Commander-in-chief of the Chilean Navy
- In office November 1970 – 11 September 1973
- President: Salvador Allende
- Preceded by: Hugo Tirado
- Succeeded by: José Toribio Merino

Minister of Finance of Chile
- In office 9 August 1973 – 28 August 1973
- President: Salvador Allende
- Preceded by: Fernando Flores
- Succeeded by: Daniel Arellano

Personal details
- Born: 11 April 1914 Santiago, Chile
- Died: 24 April 2000 (aged 86) Viña del Mar, Chile
- Spouse: Águeda Figueroa Carvajal
- Children: 6
- Parent(s): Emilio Montero Rejas Felicita del Carmen Cornejo Andrade
- Alma mater: Arturo Prat Naval Academy
- Occupation: Naval officer

Military service
- Branch/service: Chilean Navy

= Raúl Montero =

Raúl Montero Cornejo (11 April 1914 in Santiago – 24 April 2000 in Viña del Mar) was a Chilean admiral who served as Commander-in-chief of the Chilean Navy during the government of President Salvador Allende. He was also briefly Minister of Finance in August 1973.

== Early life ==
He was the son of Emilio Montero Rejas and Felicita del Carmen Cornejo Andrade. He studied at the Instituto Nacional General José Miguel Carrera and at the Arturo Prat Naval Academy (1929–1934).

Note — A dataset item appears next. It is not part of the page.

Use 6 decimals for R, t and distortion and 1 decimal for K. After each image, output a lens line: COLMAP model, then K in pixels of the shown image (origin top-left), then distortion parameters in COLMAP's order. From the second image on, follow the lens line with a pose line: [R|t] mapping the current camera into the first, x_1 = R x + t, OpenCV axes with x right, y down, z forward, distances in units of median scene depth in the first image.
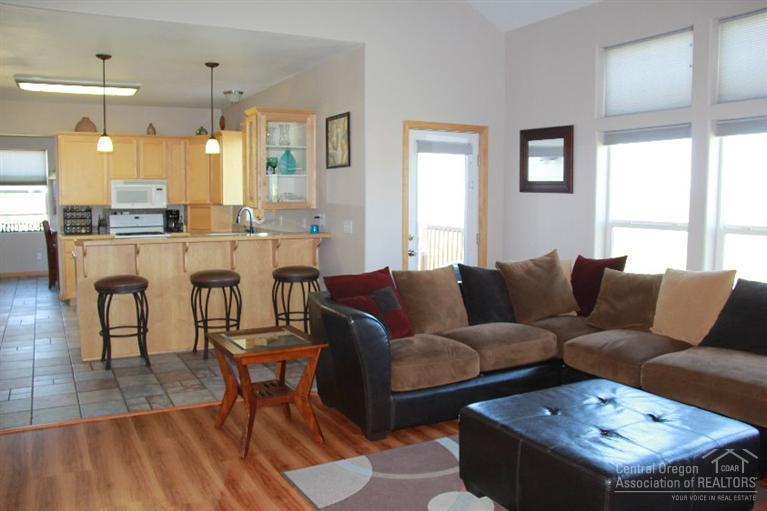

=== Marriage and children ===
In 1942, he married Águeda Figueroa Carvajal. They had six children: Raúl, Enrique, Ricardo, Fernando, Jorge and María Eugenia Montero Figueroa.

== Naval career ==
Montero set a sailing record aboard the training ship Esmeralda, completing 78% of the voyage from Valparaíso to Papetee, Tahiti, under sail without engine assistance.

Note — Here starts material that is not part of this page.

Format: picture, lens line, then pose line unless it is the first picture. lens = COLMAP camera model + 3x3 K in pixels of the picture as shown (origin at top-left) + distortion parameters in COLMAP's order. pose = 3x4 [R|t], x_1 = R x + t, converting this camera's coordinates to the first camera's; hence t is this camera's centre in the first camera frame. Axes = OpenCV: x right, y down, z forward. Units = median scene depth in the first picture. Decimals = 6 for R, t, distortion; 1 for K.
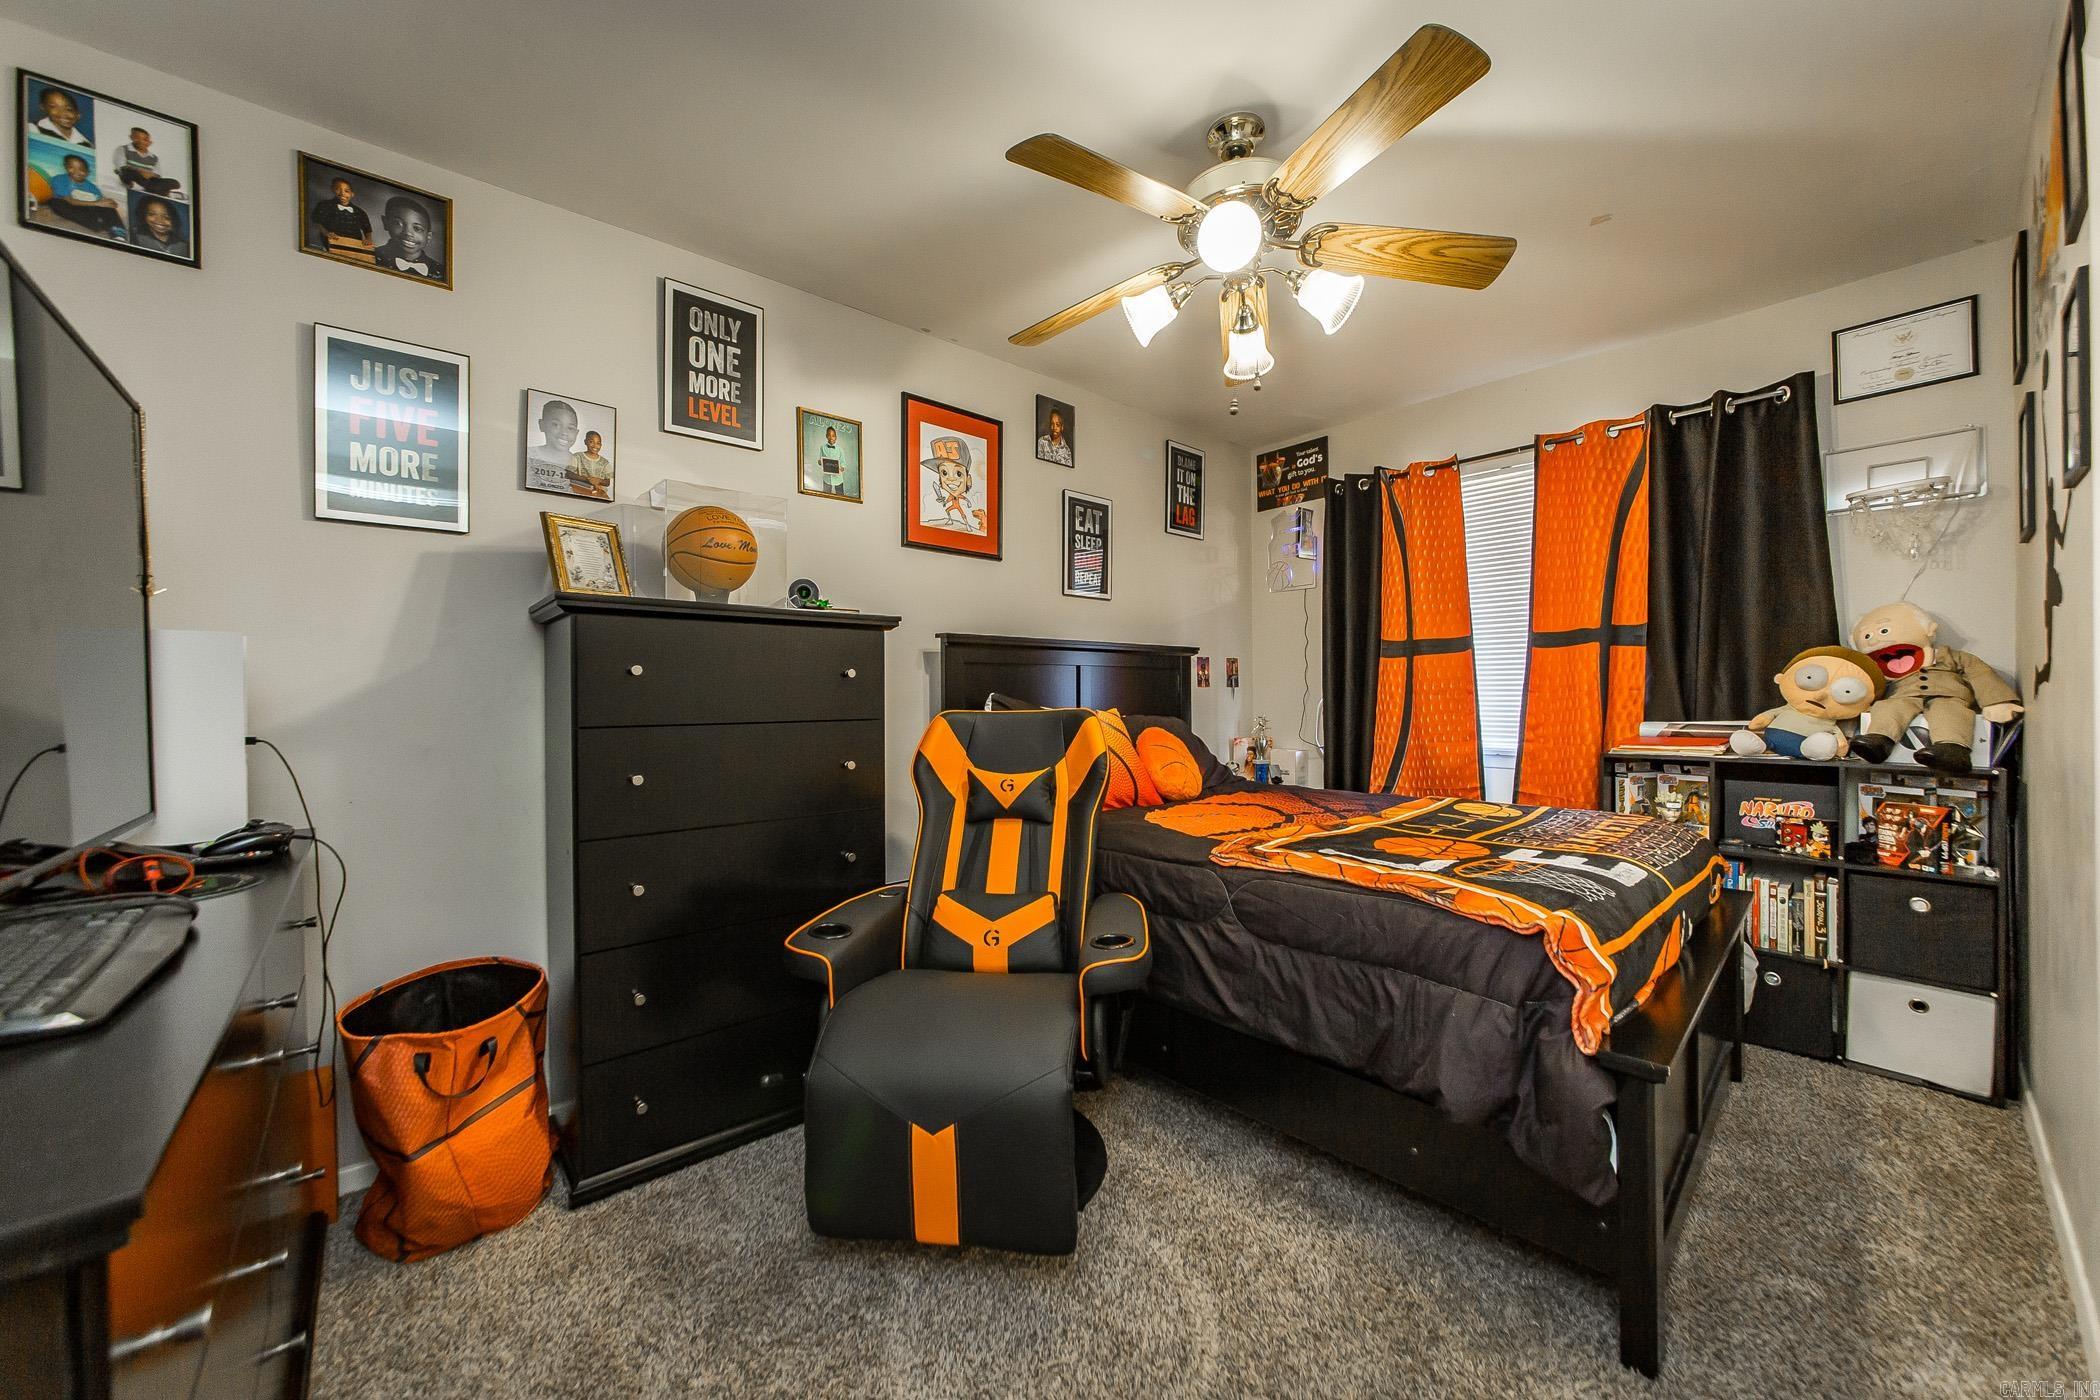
lens RADIAL K [[756.0, 0, 1052.1], [0, 756.0, 677.8], [0, 0, 1]] dist [-0.007604, 0.006346]
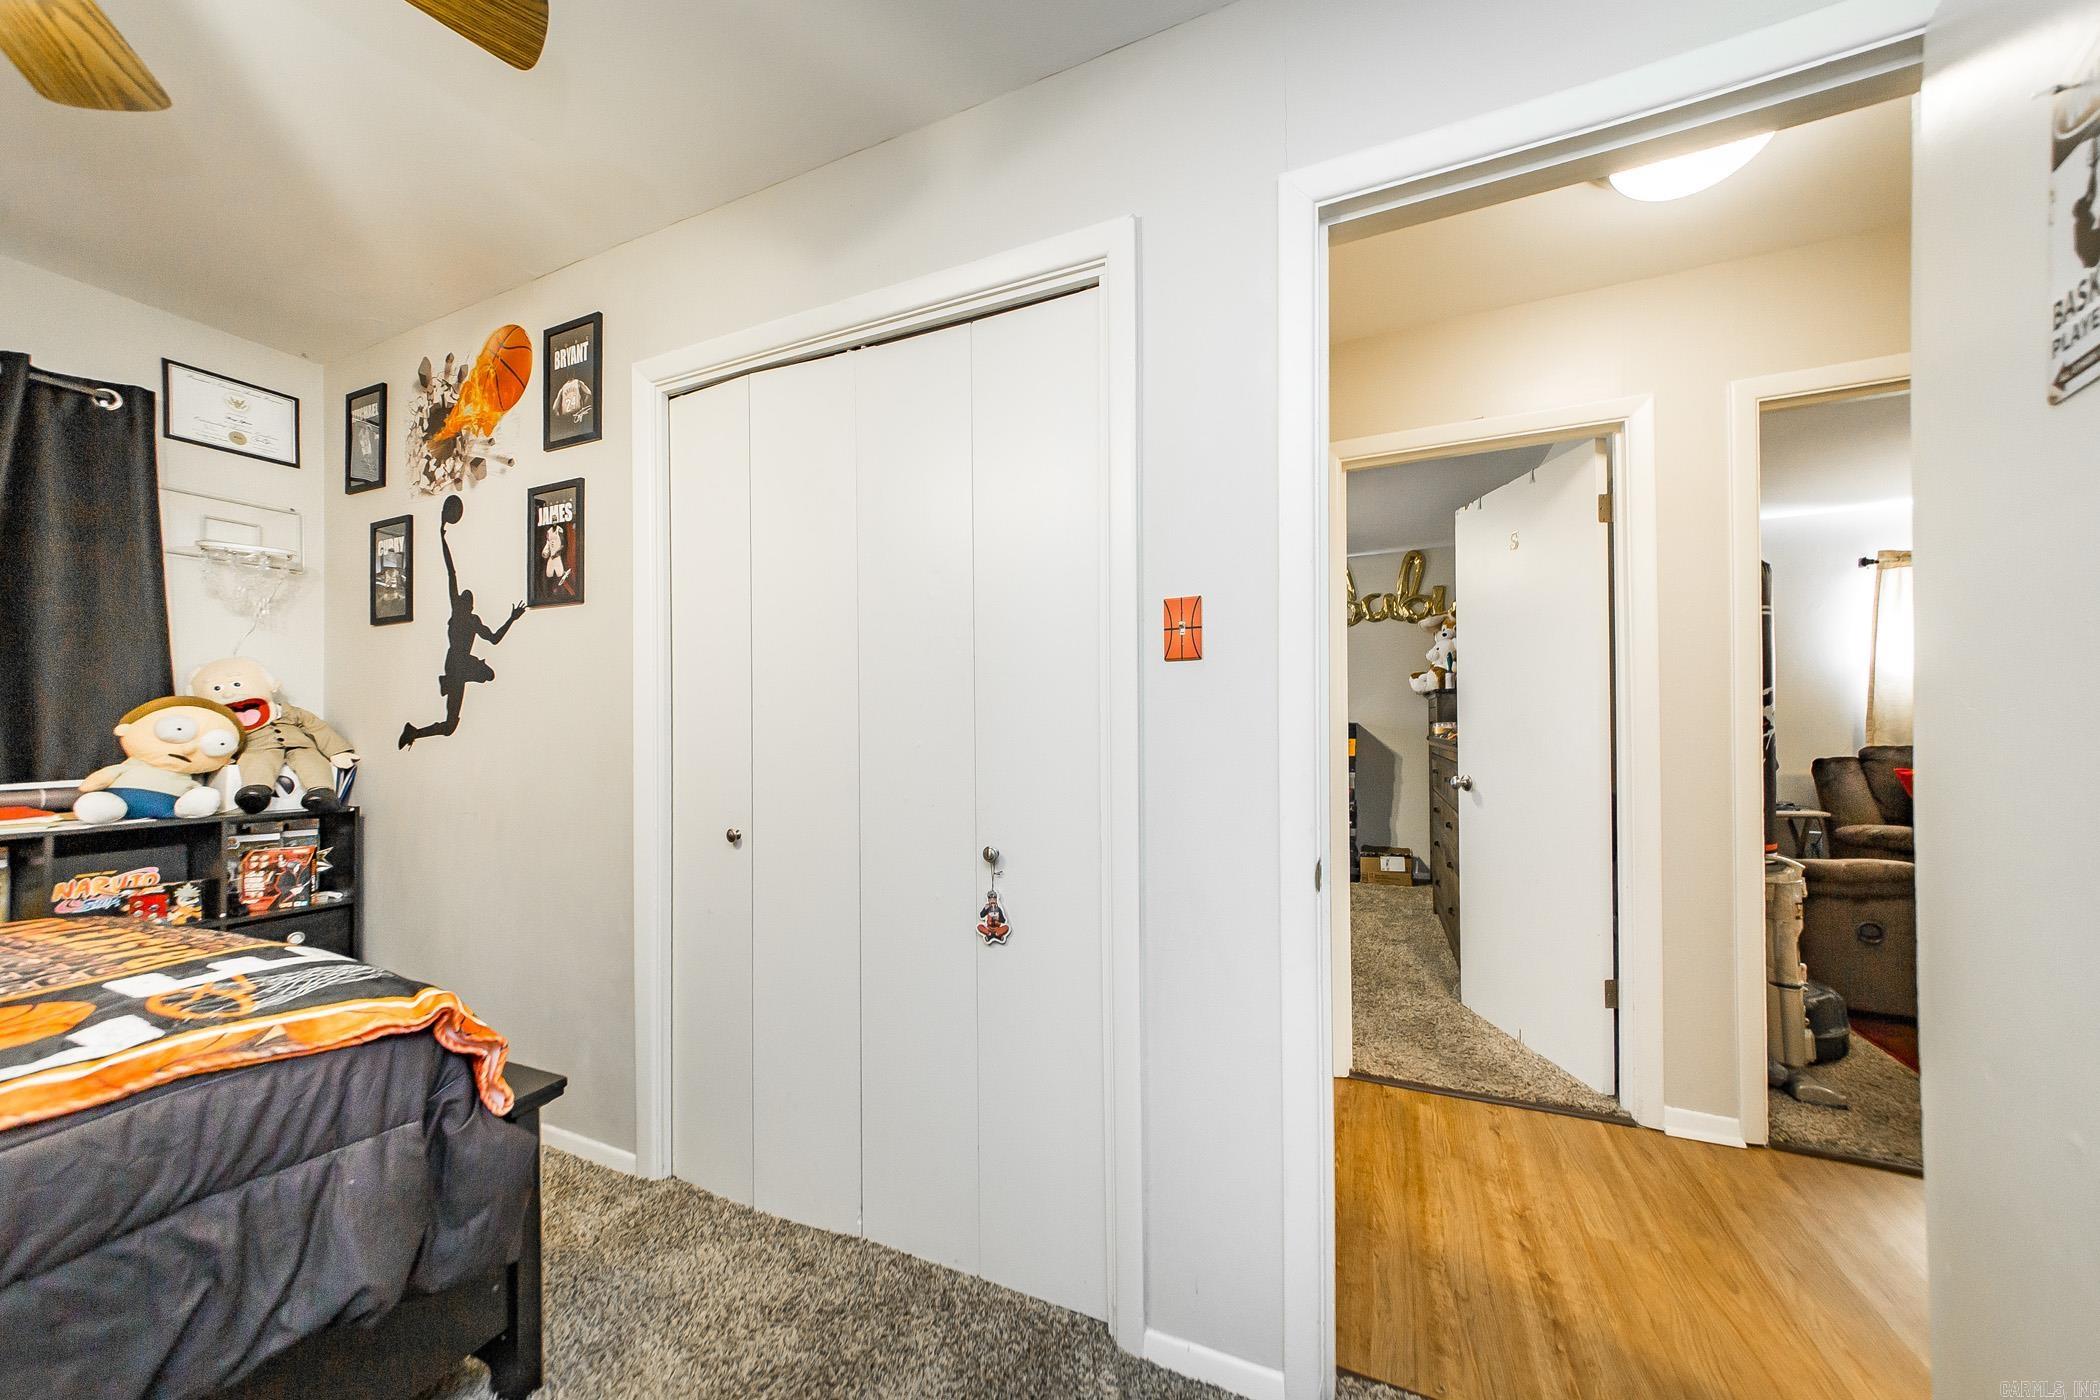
lens RADIAL K [[755.1, 0, 1037.2], [0, 755.1, 704.0], [0, 0, 1]] dist [-0.001169, -0.000094]
pose [[-0.410532, 0.041267, 0.910912, -0.272757], [-0.008655, 0.998754, -0.049148, 0.005330], [-0.911805, -0.028061, -0.409663, 0.436811]]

He served as Commander-in-chief of the Navy from November 1970 until 11 September 1973, the day of the 1973 Chilean coup d'état, when he was placed under house arrest at dawn by José Toribio Merino, who self-appointed himself commander-in-chief that same day. Montero was later released once the coup had been consolidated.

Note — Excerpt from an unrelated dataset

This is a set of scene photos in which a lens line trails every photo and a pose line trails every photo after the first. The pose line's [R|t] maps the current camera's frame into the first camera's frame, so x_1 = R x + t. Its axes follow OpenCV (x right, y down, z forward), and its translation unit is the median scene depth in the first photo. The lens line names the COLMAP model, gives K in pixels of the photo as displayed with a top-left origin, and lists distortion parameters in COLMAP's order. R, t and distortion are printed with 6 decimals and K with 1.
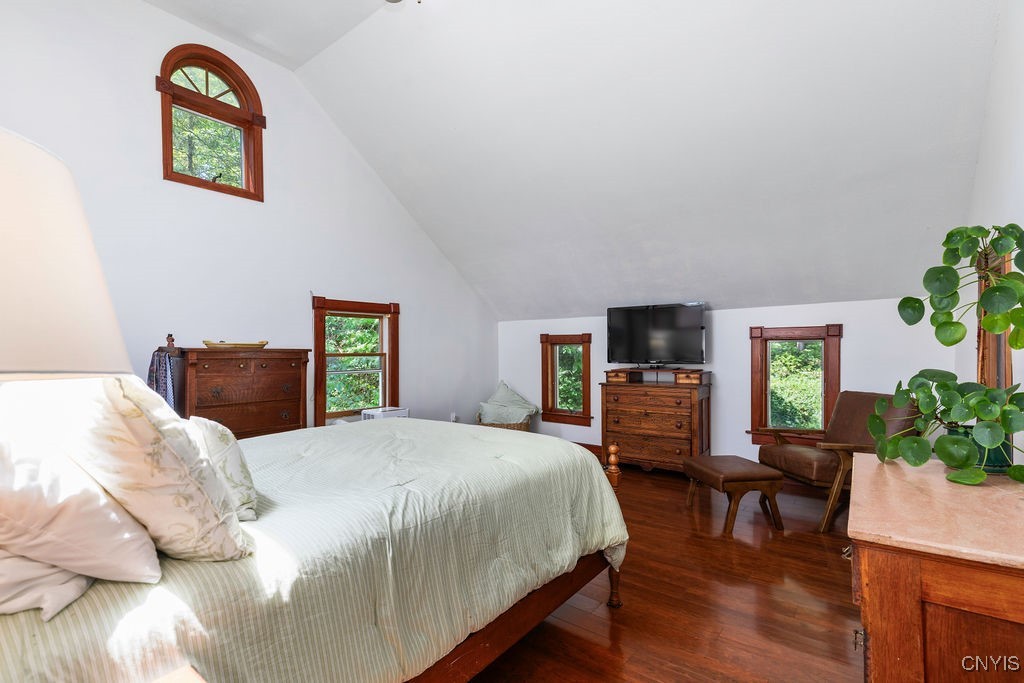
lens RADIAL K [[471.7, 0, 512.0], [0, 471.7, 341.5], [0, 0, 1]] dist [0.001593, 0.000351]
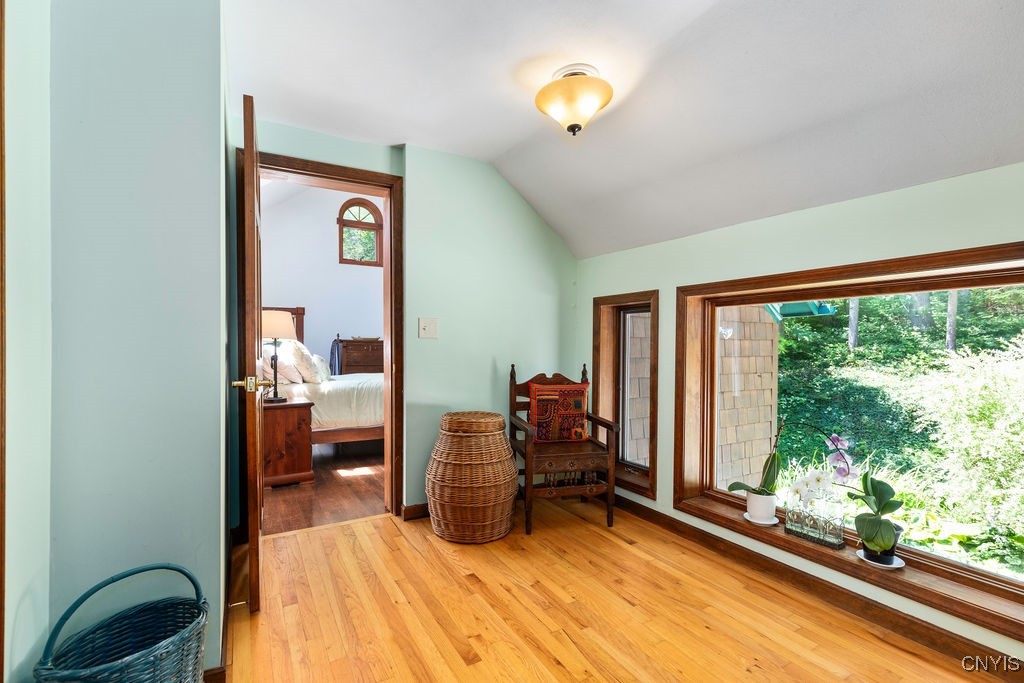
lens RADIAL K [[458.4, 0, 512.0], [0, 458.4, 341.5], [0, 0, 1]] dist [-0.000232, 0.000009]
pose [[0.929264, 0.005348, -0.369378, 0.810719], [-0.003835, 0.999981, 0.004831, 0.007961], [0.369396, -0.003072, 0.929267, -0.700244]]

In parallel, Montero was appointed Minister of Finance on 9 August 1973, serving for 20 days. On 3 September 1973, he submitted his resignation as Commander-in-chief to President Allende, which was rejected. Allende responded: “Once again you present your resignation. I consider your reasons solid and respectable. However, a higher imperative—the supreme interest of the country—forces me to reject it.”